▸ Task statement
Within the records below, reproduce without change the lines from the line that has "M2409,1015L2470,991L2523,988L2554,997" through the line that has "M2037,929L2234,855", and only those.

=====

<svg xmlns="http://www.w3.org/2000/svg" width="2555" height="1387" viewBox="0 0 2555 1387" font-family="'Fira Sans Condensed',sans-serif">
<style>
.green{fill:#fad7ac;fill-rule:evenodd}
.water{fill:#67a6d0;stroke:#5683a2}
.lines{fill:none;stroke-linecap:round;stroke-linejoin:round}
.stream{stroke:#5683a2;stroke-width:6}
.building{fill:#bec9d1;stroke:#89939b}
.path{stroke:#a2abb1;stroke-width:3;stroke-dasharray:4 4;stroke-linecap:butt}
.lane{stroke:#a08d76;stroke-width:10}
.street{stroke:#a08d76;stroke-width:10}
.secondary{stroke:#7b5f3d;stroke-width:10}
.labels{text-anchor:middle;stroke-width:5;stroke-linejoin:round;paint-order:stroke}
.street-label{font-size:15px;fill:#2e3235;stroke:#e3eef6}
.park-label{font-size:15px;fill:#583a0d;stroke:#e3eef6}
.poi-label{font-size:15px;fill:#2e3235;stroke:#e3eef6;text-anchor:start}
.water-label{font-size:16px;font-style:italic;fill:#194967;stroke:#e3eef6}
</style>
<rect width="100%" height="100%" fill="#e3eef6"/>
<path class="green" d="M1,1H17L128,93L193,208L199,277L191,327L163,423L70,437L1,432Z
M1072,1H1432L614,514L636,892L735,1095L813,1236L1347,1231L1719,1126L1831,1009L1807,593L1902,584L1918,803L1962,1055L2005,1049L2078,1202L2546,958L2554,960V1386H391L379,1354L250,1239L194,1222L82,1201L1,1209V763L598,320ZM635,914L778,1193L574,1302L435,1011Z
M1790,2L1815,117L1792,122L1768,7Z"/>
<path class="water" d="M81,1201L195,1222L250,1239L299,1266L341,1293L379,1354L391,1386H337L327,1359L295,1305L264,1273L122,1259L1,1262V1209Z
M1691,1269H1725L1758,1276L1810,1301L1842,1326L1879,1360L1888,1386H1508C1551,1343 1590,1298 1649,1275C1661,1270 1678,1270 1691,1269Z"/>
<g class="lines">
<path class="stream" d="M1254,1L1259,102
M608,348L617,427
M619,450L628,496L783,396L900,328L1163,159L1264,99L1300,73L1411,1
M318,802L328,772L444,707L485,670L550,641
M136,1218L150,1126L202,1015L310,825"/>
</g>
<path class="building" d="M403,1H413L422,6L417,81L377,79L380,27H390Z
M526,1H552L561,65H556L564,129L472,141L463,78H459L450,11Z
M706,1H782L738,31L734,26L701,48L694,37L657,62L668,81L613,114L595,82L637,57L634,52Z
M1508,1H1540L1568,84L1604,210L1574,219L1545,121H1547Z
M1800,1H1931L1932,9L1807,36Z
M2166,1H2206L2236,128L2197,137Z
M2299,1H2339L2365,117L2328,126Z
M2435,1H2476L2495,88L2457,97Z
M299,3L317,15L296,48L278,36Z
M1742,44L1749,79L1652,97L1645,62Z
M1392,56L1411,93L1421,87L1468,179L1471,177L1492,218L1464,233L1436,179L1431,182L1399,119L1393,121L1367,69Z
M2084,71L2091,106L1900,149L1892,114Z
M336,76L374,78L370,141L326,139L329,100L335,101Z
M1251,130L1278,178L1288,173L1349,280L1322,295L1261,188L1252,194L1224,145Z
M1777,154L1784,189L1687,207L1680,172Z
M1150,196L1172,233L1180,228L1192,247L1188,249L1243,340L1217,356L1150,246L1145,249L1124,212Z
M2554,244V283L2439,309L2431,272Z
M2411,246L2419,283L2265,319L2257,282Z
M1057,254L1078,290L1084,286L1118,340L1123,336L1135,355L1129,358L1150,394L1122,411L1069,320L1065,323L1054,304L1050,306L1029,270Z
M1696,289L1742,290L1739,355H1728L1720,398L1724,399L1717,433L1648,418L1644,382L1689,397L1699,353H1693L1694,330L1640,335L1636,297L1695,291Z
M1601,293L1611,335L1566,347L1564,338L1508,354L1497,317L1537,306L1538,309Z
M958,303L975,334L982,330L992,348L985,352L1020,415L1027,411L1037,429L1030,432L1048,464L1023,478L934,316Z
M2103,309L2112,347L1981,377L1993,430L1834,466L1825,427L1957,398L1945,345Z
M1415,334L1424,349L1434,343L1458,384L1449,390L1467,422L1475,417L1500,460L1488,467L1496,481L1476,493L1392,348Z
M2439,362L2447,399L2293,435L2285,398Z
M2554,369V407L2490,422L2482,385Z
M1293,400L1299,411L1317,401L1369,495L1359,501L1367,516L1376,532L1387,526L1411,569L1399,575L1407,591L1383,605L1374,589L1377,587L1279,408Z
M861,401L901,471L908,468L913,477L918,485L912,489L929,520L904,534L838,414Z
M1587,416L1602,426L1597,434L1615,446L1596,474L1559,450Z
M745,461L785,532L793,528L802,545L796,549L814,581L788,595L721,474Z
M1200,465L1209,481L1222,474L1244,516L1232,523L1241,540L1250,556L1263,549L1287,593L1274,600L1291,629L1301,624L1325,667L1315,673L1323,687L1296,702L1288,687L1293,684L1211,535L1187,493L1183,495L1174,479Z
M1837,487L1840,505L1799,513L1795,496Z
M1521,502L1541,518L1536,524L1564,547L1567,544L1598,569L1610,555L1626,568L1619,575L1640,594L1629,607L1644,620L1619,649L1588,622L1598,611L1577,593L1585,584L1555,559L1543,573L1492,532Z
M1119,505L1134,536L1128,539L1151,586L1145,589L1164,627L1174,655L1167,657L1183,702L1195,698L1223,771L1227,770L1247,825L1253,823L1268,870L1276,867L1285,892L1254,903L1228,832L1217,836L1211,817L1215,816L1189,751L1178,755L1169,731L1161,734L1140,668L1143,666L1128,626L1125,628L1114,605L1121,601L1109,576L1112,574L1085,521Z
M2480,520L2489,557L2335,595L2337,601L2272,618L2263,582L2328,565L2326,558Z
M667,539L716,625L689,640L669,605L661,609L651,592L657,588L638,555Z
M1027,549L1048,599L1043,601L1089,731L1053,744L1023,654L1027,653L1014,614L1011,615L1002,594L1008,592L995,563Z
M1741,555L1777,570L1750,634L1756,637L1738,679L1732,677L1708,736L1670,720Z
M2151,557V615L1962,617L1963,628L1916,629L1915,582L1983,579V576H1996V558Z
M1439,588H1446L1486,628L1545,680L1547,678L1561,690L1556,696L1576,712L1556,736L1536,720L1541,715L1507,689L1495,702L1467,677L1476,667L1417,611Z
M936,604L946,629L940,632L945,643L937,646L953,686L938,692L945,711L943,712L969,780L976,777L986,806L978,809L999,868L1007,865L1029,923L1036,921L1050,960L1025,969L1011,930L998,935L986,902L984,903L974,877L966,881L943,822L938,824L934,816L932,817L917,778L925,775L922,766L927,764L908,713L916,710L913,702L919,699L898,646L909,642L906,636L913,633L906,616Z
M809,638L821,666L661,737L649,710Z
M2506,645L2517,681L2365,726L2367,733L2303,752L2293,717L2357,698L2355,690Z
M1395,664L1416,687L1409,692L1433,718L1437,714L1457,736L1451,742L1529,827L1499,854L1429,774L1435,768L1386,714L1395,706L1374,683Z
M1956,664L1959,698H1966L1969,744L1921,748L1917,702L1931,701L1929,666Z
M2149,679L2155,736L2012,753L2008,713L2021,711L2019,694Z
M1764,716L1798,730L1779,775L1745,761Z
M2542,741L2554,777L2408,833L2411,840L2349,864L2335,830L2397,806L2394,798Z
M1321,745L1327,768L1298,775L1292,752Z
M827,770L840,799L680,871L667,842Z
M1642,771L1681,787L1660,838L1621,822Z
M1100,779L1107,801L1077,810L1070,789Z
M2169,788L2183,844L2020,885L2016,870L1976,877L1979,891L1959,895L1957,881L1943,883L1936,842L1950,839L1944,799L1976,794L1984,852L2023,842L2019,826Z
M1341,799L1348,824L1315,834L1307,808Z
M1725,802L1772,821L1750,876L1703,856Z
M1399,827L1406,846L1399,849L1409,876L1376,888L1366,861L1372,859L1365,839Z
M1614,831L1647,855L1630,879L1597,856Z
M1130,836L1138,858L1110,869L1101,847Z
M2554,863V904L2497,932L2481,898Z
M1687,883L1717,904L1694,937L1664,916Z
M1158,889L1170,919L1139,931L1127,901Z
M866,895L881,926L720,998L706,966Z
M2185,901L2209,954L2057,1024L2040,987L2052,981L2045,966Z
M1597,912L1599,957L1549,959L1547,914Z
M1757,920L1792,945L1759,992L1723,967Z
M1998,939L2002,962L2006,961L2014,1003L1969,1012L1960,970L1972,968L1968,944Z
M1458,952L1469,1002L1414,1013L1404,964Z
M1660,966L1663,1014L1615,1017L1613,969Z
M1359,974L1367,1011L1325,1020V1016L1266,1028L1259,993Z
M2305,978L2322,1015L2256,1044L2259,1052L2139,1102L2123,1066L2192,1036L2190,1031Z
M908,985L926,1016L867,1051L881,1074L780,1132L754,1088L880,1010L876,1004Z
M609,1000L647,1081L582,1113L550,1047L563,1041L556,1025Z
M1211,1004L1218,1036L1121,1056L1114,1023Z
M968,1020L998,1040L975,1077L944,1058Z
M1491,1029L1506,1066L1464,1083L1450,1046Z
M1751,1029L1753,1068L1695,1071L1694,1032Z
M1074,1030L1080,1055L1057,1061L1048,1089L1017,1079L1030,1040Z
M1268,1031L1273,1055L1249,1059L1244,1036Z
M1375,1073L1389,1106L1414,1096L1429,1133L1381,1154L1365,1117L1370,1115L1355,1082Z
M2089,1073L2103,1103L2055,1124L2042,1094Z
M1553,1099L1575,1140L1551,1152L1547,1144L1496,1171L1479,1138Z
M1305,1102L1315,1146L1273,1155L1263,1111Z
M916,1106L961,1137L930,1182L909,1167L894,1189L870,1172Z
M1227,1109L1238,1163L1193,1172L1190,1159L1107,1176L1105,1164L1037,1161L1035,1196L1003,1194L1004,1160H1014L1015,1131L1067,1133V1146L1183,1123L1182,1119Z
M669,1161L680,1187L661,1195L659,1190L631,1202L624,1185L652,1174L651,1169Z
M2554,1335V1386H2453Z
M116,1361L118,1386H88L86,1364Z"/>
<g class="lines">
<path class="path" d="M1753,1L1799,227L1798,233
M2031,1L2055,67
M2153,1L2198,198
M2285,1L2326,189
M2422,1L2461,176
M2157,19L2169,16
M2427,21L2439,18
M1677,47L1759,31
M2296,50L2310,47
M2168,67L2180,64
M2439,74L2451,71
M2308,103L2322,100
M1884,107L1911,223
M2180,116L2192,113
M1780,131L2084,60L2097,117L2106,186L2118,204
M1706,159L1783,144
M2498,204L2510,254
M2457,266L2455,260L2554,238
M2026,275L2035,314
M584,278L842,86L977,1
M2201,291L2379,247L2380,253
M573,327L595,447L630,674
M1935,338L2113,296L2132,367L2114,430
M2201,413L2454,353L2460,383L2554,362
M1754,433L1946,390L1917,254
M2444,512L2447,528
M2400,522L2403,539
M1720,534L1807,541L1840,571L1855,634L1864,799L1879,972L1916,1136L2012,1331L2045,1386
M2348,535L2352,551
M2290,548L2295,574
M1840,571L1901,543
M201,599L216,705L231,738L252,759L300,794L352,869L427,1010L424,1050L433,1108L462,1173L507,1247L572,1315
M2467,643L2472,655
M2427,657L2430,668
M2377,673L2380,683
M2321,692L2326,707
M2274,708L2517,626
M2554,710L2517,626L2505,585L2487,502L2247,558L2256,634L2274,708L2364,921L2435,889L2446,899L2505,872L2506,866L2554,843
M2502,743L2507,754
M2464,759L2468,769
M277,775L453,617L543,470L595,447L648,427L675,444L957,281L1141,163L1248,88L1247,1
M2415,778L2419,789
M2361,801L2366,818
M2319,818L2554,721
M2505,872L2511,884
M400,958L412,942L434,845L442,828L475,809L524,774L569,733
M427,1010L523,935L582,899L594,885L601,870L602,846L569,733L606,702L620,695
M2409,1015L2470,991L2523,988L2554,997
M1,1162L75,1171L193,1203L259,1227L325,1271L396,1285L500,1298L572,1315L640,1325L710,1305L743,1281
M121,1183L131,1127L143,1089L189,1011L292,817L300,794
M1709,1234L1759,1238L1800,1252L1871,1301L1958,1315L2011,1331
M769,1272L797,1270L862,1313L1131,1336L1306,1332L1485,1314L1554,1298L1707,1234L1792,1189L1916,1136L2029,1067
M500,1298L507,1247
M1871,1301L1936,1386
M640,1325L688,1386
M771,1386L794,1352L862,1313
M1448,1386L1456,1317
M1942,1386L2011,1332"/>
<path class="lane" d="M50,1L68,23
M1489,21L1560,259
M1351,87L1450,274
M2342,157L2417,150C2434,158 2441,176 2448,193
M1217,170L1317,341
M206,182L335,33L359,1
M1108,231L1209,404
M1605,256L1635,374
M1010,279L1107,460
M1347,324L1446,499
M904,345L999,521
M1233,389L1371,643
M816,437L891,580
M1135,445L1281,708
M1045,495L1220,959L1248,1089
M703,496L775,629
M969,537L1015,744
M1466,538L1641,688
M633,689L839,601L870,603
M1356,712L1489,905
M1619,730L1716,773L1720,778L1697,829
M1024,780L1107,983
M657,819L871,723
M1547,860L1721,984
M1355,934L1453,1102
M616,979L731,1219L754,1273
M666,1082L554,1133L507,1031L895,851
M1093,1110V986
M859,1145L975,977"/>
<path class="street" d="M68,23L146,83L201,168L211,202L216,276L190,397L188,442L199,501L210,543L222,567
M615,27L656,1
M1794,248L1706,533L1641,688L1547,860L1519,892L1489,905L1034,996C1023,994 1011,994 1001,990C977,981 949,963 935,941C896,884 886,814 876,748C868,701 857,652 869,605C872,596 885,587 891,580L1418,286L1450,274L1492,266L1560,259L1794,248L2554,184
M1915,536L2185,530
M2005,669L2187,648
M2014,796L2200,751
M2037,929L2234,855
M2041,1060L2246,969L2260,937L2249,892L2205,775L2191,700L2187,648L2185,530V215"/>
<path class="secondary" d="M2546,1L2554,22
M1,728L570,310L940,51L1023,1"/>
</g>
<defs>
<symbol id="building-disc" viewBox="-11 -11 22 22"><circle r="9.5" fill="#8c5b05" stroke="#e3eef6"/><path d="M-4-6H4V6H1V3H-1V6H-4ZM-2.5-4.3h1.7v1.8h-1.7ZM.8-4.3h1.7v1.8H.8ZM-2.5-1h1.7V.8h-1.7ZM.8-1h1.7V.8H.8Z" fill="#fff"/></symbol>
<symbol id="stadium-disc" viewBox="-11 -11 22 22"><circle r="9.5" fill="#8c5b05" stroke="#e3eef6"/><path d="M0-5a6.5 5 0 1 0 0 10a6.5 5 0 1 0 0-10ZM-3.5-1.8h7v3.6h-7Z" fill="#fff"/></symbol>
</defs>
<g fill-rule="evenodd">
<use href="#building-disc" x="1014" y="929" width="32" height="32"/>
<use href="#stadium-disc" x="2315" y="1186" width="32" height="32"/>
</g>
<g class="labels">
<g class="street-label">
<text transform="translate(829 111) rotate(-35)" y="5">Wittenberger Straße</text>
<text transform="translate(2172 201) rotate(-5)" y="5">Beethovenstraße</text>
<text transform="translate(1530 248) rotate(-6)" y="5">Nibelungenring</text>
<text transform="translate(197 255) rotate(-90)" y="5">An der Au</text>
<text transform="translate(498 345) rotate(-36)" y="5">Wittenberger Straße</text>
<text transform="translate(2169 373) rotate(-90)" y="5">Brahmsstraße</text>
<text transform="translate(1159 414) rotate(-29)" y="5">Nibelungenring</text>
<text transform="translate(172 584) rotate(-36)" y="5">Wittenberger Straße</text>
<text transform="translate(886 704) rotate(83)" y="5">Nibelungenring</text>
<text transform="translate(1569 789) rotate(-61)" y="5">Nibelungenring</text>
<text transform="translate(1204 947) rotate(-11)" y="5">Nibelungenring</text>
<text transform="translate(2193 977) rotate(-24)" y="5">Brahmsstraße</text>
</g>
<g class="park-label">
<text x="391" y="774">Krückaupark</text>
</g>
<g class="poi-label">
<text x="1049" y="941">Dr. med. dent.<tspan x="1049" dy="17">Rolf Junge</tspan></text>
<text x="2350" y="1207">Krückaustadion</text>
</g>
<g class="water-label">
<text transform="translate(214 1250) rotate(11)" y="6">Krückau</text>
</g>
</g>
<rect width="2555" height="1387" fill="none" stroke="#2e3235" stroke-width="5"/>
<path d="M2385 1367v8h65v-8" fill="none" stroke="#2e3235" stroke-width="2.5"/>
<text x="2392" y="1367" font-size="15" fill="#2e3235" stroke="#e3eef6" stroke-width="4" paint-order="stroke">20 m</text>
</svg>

=====

▸ Exercise answer
M2409,1015L2470,991L2523,988L2554,997
M1,1162L75,1171L193,1203L259,1227L325,1271L396,1285L500,1298L572,1315L640,1325L710,1305L743,1281
M121,1183L131,1127L143,1089L189,1011L292,817L300,794
M1709,1234L1759,1238L1800,1252L1871,1301L1958,1315L2011,1331
M769,1272L797,1270L862,1313L1131,1336L1306,1332L1485,1314L1554,1298L1707,1234L1792,1189L1916,1136L2029,1067
M500,1298L507,1247
M1871,1301L1936,1386
M640,1325L688,1386
M771,1386L794,1352L862,1313
M1448,1386L1456,1317
M1942,1386L2011,1332"/>
<path class="lane" d="M50,1L68,23
M1489,21L1560,259
M1351,87L1450,274
M2342,157L2417,150C2434,158 2441,176 2448,193
M1217,170L1317,341
M206,182L335,33L359,1
M1108,231L1209,404
M1605,256L1635,374
M1010,279L1107,460
M1347,324L1446,499
M904,345L999,521
M1233,389L1371,643
M816,437L891,580
M1135,445L1281,708
M1045,495L1220,959L1248,1089
M703,496L775,629
M969,537L1015,744
M1466,538L1641,688
M633,689L839,601L870,603
M1356,712L1489,905
M1619,730L1716,773L1720,778L1697,829
M1024,780L1107,983
M657,819L871,723
M1547,860L1721,984
M1355,934L1453,1102
M616,979L731,1219L754,1273
M666,1082L554,1133L507,1031L895,851
M1093,1110V986
M859,1145L975,977"/>
<path class="street" d="M68,23L146,83L201,168L211,202L216,276L190,397L188,442L199,501L210,543L222,567
M615,27L656,1
M1794,248L1706,533L1641,688L1547,860L1519,892L1489,905L1034,996C1023,994 1011,994 1001,990C977,981 949,963 935,941C896,884 886,814 876,748C868,701 857,652 869,605C872,596 885,587 891,580L1418,286L1450,274L1492,266L1560,259L1794,248L2554,184
M1915,536L2185,530
M2005,669L2187,648
M2014,796L2200,751
M2037,929L2234,855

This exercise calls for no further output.